Palizas de Nochevieja

Tres muchachos regresan a casa con sus chicas. Se están despidiendo junto a un «Café y Té» que todavía está cerrado. Son las siete de la mañana. Uno de ellos, Juan, tiene cogida por la cintura a una de las chicas y le está diciendo ternezas. Pasa un grupo de ocho o nueve pichas tristes, van solos, no han ligado y, seguramente, andan muy cargados de sustancias químicas. Sin mediar mirada ni palabra, como una manada de licaones hambrientos, atacan al primer grupo. De los tres chicos, dos son más bien menudos y caen al suelo en la primera embestida. El tercero, alto y muy fuerte, planta cara sin entender lo que está ocurriendo. Las muchachas corren y se ponen a salvo. Juan se protege las espaldas contra una pared y es atacado por la mayor parte de la manada, siguiendo la ley Clint Eastwood: mata primero al más fuerte. Se protege con los brazos, reparte cuanto puede y llega a ver alguna boca sangrante. Ve venir a uno de los lobos rabiosos, que ha cogido carrerilla, dispuesto a incrustarle las costillas en los pulmones y detiene la patada con el brazo izquierdo. Le han roto el epicóndilo pero aún no lo sabe. No consiguen tirarle al suelo y patearlo, como han hecho con los otros dos; tampoco le tocan la cara y los que se acercan demasiado salen malparados.
Finalmente, alguien llama a la policía y la manada huye ante el sonido de la sirena. Todos menos uno, que tiene la mandíbula rota.

No supe nada hasta ayer por la mañana, Juan daba por hecho que el brazo debía dolerle y estaba tomando ibuprofeno. Su chica, que estudia medicina, advirtió que algo no iba bien y Juan se decidió a llamar a casa. Lo habitual: vete a urgencias y me llamas después. Escayola, dos meses sin conducir y la incredulidad ante un ataque tan innoble. Bueno, me digo, no le han metido un navajazo y dos meses pasan pronto. Cuestión de molestarse cada día en llevarle y traerle de la facultad, que está a veinte minutos.

Tiene su coche en Salamanca pero hay que ir a buscarle.

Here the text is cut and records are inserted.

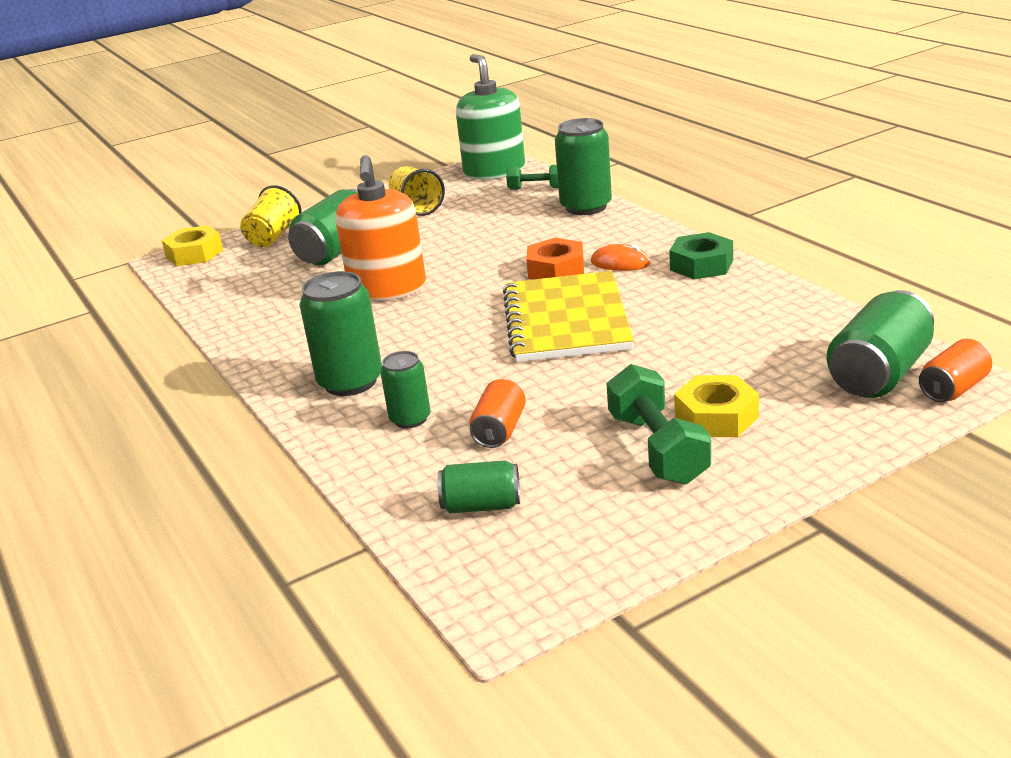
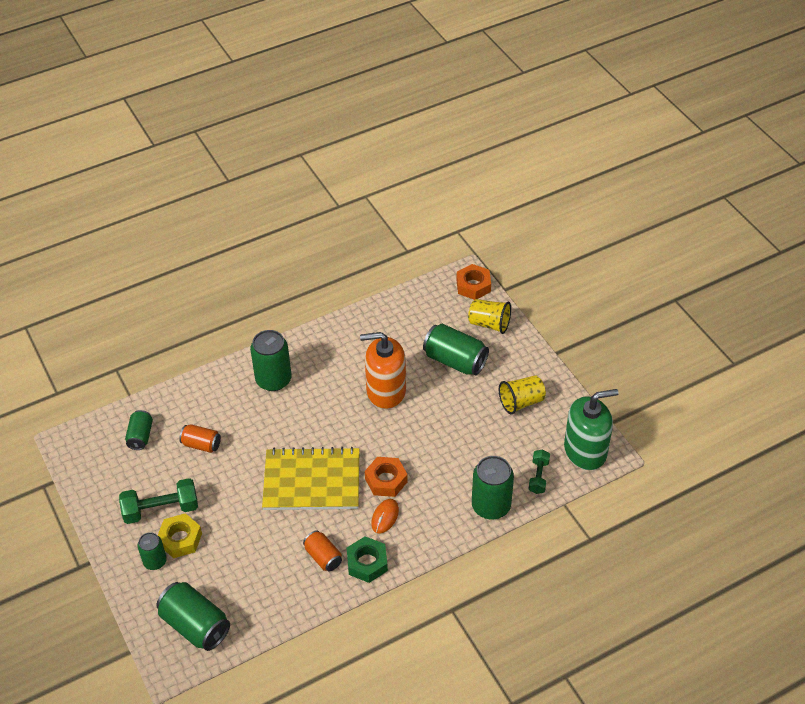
camera: 90 degrees right, 20 degrees up
yellow nut [161,225,223,266] -> orange nut [456,264,491,300]
green can [380,351,430,428] -> green can moved to [137,532,167,570]
orange can [919,339,992,402] -> orange can moved to [303,530,342,572]

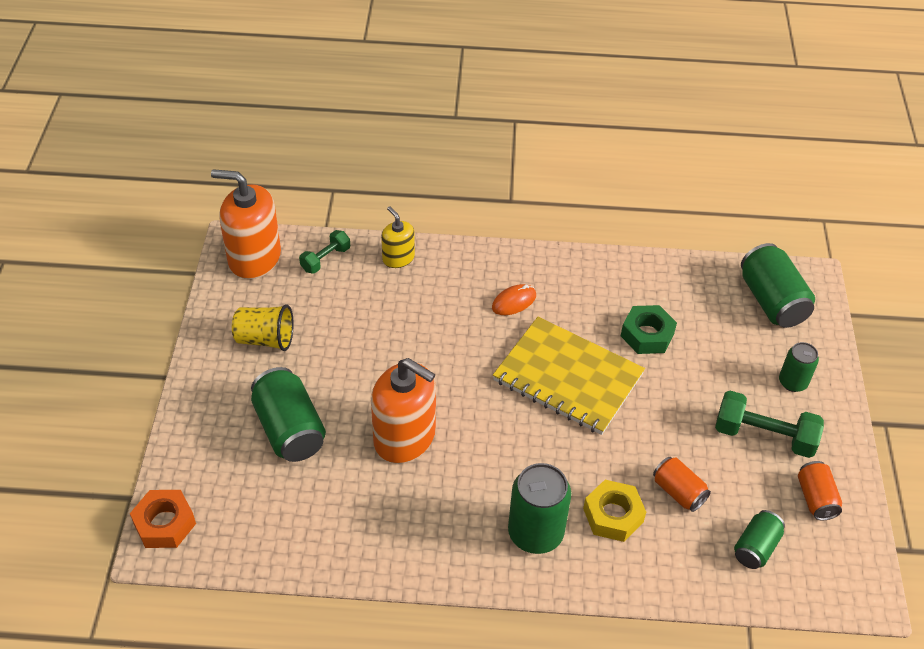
camera: 150 degrees left, 0 degrees up
yellow nut [158,513,202,558] -> yellow nut moved to [583,480,646,542]
orange can [303,530,342,572] -> orange can moved to [798,461,842,521]
green nut [347,536,388,583] -> green nut moved to [621,305,677,354]
orange nut [365,457,408,497] -> none
yellow cup [468,299,511,334] -> none
green can [472,456,514,519] -> yellow soap dispenser [381,206,415,268]
green soap dispenser [564,389,619,470] -> orange soap dispenser [211,169,281,279]

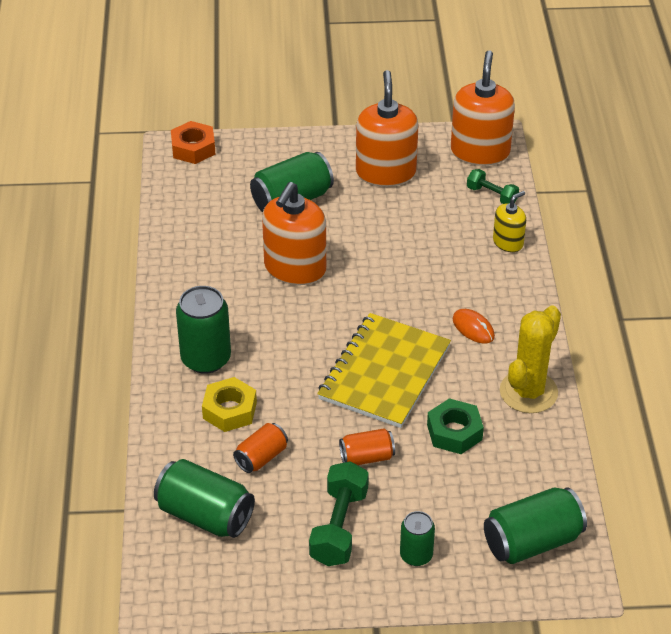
camera: 85 degrees right, 5 degrees down
yellow cup [232,304,294,351] -> orange soap dispenser [356,70,419,187]
green can [734,510,785,569] -> green can [154,459,255,538], size x1.70
orange can [798,461,842,521] -> orange can moved to [339,428,395,465]
none -> yellow cactus [500,306,561,413]

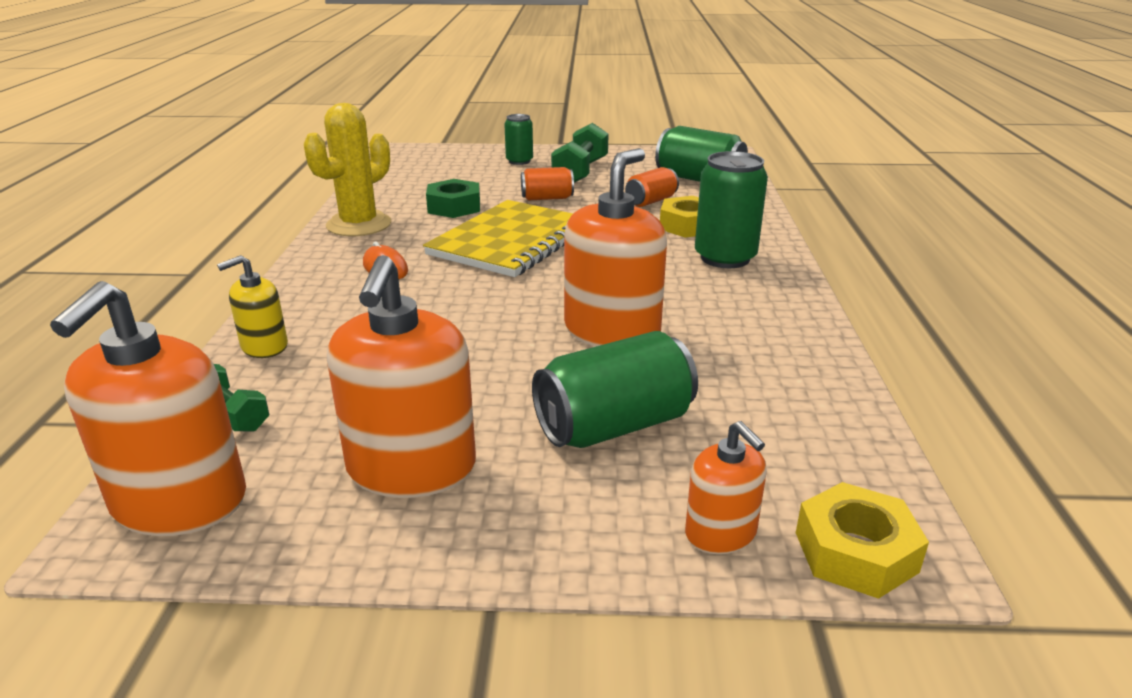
camera: 175 degrees left, 15 degrees down
orange nut [171,121,216,164] -> yellow nut [796,482,929,599]
green can [484,487,587,564] -> none
none -> orange soap dispenser [685,421,767,554]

Lo hacemos su hermano mayor y yo. La siguiente sorpresa viene cuando vemos que el coche de Juan, aparcado muy lejos de donde tuvo lugar el ataque tiene la ventana del conductor rota. Es evidente que ha sido de una patada. Sólo su coche, ninguno más. No han robado nada, ni intentado hacer un puente, sólo la ventana rota.
Limpiamos de cristales el asiento y el hermano mayor decide conducir a pesar del fuerte frío. Menos mal que no llueve. El lleva una North Face pero le digo que se ponga mi husky encima, una de esas prendas con forro polar por dentro y gore-tex por fuera. Abriga mucho. Decidimos cambiarnos de coche en cada tramo (lo decido yo porque el chico no quiere). Hay que pasar por Béjar y hay nieve. Francisco no para, ha decidido que no. Juan va a mi lado, dolorido y sin comprender. Sabe que no pueden ligarse ambas cosas, ataque y rotura de ventana, que es una maldita casualidad; no conocía, ni de vista, a ninguno de los atacantes; es probable que no fueran de Salamanca sino de alguno de los pueblos próximos. Una manada sin éxito con las hembras, un macho alfa vengativo, unos chicos bellamente acompañados, uno que abraza a su chica. Sí, unas pichas tristes. Amanece y la posibilidad se esfuma, sólo queda la violencia.